• Requirement A
Decide whether each statement agrees with the post on separating content from pipeline. Answer yes or no for each, and quote the exact words from the post that decide it.
(i) The writer estimates that a non-cable party laying wire everywhere would take 20 to 50 years to finish.
(ii) The writer believes there is enough LTE spectrum for such a service if the motivation were strong.
(iii) The writer names Apple buying out DISH as the only somewhat fast scenario.
• Requirement B
Transcribe the post on separating content from pipeline between "I think you" and "was great motivation.", inclusive.

I think you just made the argument why content should be separated from pipeline 😀
 
Yes, but then the question becomes how? And even if we can come up with that answer, next is by when?

The only somewhat fast scenario I could see would be Apple buying out DISH and repurposing that as a "bypass the middleman" (cable company) solution to link Apple consumers directly to iCloud. However, 2 issues there: 1) Would there be enough bandwidth to make that work? and 2) What about the rest of the world?

If it would become a scenario of some non-Cable party having to lay wire everywhere, I'd see that as 20-50 years before completion. I don't think there is enough wireless (LTE) spectrum to make this kind of thing go even if there was great motivation.

So the last option is kind of like the battery breakthrough innovation that always gets talked about but never seems to go anywhere: some kind of brand new way to move large amounts of data, probably wirelessly, with a global reach.

All of that is easy to write down but difficult to realize. Nevertheless, I think a big catalyst for some variation of the typical al-a-carte dream is tied to solving the problem of the TV subscription sellers owning the ONE pipe on which some TV Subscription service replacement would entirely depend. As soon as THAT problem gets resolved, then I start believing a real chance at some kind of "new model" could actually come together.
 
Yes, but then the question becomes how? And even if we can come up with that answer, next is by when?

The only somewhat fast scenario I could see would be Apple buying out DISH and repurposing that as a "bypass the middleman" (cable company) solution to link Apple consumers directly to iCloud. However, 2 issues there: 1) Would there be enough bandwidth to make that work? and 2) What about the rest of the world?

• Listed entries
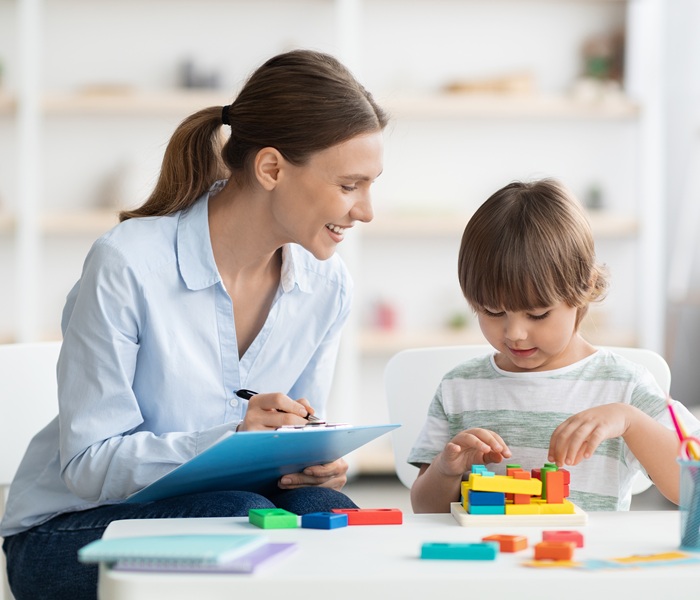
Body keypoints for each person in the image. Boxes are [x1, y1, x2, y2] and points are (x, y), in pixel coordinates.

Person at [1, 49, 388, 599]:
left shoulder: (327, 285)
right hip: (70, 534)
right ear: (272, 168)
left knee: (327, 511)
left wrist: (312, 464)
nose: (367, 210)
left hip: (220, 508)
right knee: (241, 517)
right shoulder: (129, 264)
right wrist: (228, 438)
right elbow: (88, 466)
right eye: (350, 185)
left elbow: (293, 443)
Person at [408, 178, 700, 514]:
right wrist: (448, 470)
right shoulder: (459, 386)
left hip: (585, 560)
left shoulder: (624, 386)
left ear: (584, 288)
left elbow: (692, 488)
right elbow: (423, 509)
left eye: (537, 314)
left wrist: (630, 421)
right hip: (487, 562)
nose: (515, 332)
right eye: (493, 311)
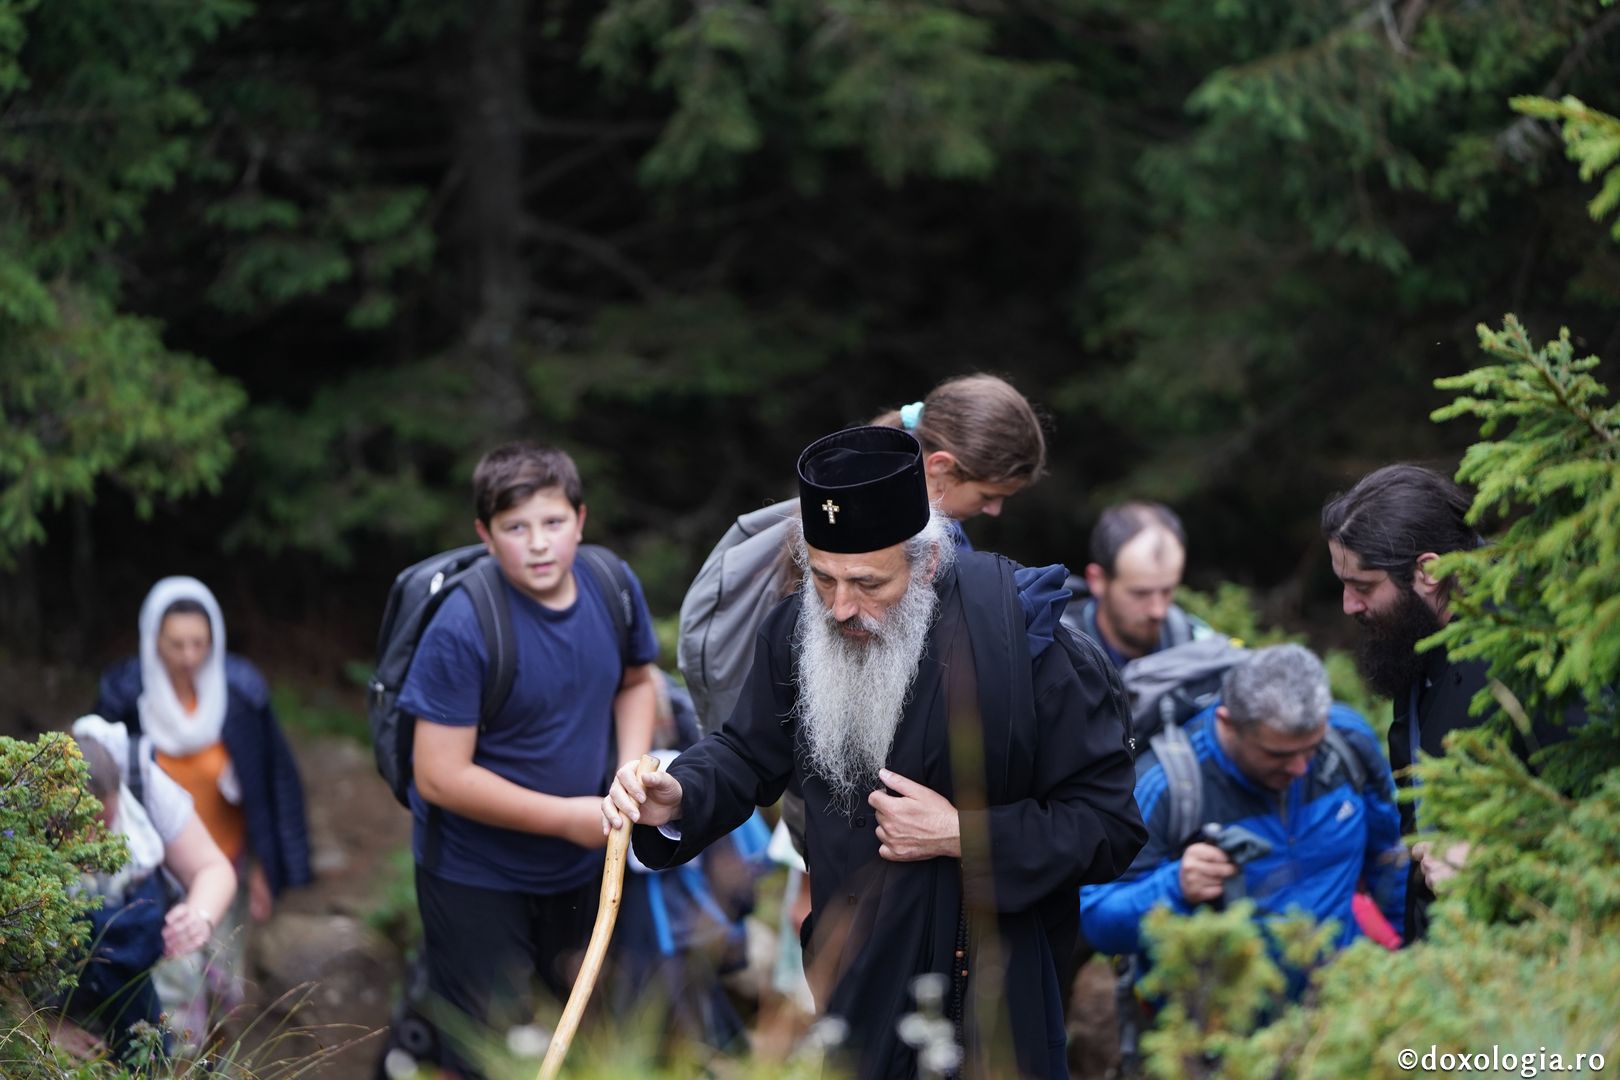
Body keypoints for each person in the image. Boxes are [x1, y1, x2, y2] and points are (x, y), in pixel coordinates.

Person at [606, 425, 1145, 1080]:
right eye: (823, 578)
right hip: (850, 972)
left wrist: (962, 834)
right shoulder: (794, 630)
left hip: (988, 992)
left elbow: (1110, 828)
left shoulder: (1030, 648)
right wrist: (678, 791)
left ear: (928, 563)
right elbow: (746, 753)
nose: (839, 608)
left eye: (868, 583)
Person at [399, 442, 659, 1077]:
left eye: (552, 523)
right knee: (483, 1053)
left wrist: (628, 771)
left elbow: (636, 679)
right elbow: (437, 773)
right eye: (516, 528)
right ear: (486, 536)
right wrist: (566, 817)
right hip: (476, 875)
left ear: (581, 520)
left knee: (602, 1039)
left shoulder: (610, 584)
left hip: (590, 861)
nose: (538, 543)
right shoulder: (463, 625)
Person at [1320, 463, 1573, 942]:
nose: (1349, 606)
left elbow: (1593, 805)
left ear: (1429, 571)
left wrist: (1494, 865)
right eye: (1344, 583)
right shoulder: (1416, 636)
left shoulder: (1530, 649)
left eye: (1364, 586)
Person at [1079, 645, 1406, 972]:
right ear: (1228, 723)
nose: (1301, 768)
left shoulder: (1347, 739)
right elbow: (1095, 919)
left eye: (1312, 749)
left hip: (1344, 1001)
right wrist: (1175, 887)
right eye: (1278, 755)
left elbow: (1389, 855)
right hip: (1221, 1013)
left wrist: (1407, 952)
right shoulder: (1167, 786)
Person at [93, 577, 311, 1039]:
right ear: (154, 639)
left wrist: (263, 868)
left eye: (199, 644)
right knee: (170, 971)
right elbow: (97, 777)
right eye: (176, 644)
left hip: (223, 857)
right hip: (152, 868)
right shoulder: (125, 696)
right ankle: (173, 1050)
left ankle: (219, 1049)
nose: (189, 656)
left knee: (223, 970)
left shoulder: (240, 695)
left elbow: (270, 780)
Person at [57, 715, 237, 1061]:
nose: (93, 843)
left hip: (152, 969)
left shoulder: (143, 783)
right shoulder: (19, 817)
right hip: (56, 996)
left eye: (104, 825)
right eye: (79, 829)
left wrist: (198, 916)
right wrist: (41, 1027)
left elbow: (213, 868)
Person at [1061, 502, 1210, 670]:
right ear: (1098, 580)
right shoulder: (1058, 653)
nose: (1158, 611)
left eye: (1167, 591)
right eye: (1141, 594)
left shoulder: (1199, 646)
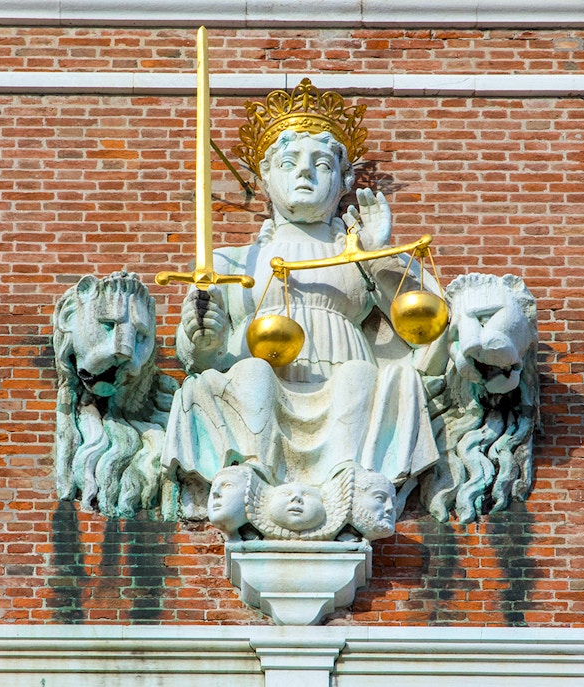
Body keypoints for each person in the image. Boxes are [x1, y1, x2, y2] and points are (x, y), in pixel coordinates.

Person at [161, 82, 439, 516]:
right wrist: (203, 334)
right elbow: (198, 352)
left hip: (346, 372)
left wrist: (378, 254)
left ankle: (348, 476)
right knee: (252, 373)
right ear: (264, 178)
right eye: (288, 163)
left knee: (357, 378)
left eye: (321, 163)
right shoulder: (232, 260)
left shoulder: (357, 249)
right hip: (262, 373)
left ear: (343, 180)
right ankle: (256, 471)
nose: (305, 173)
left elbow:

• Result A
(i) Yes: "I'd see that as 20-50 years before completion."
(ii) No: "I don't think there is enough wireless (LTE) spectrum to make this kind of thing go even if there was great motivation."
(iii) Yes: "The only somewhat fast scenario I could see would be Apple buying out DISH"

• Result B
I think you just made the argument why content should be separated from pipeline 😀
 
Yes, but then the question becomes how? And even if we can come up with that answer, next is by when?

The only somewhat fast scenario I could see would be Apple buying out DISH and repurposing that as a "bypass the middleman" (cable company) solution to link Apple consumers directly to iCloud. However, 2 issues there: 1) Would there be enough bandwidth to make that work? and 2) What about the rest of the world?

If it would become a scenario of some non-Cable party having to lay wire everywhere, I'd see that as 20-50 years before completion. I don't think there is enough wireless (LTE) spectrum to make this kind of thing go even if there was great motivation.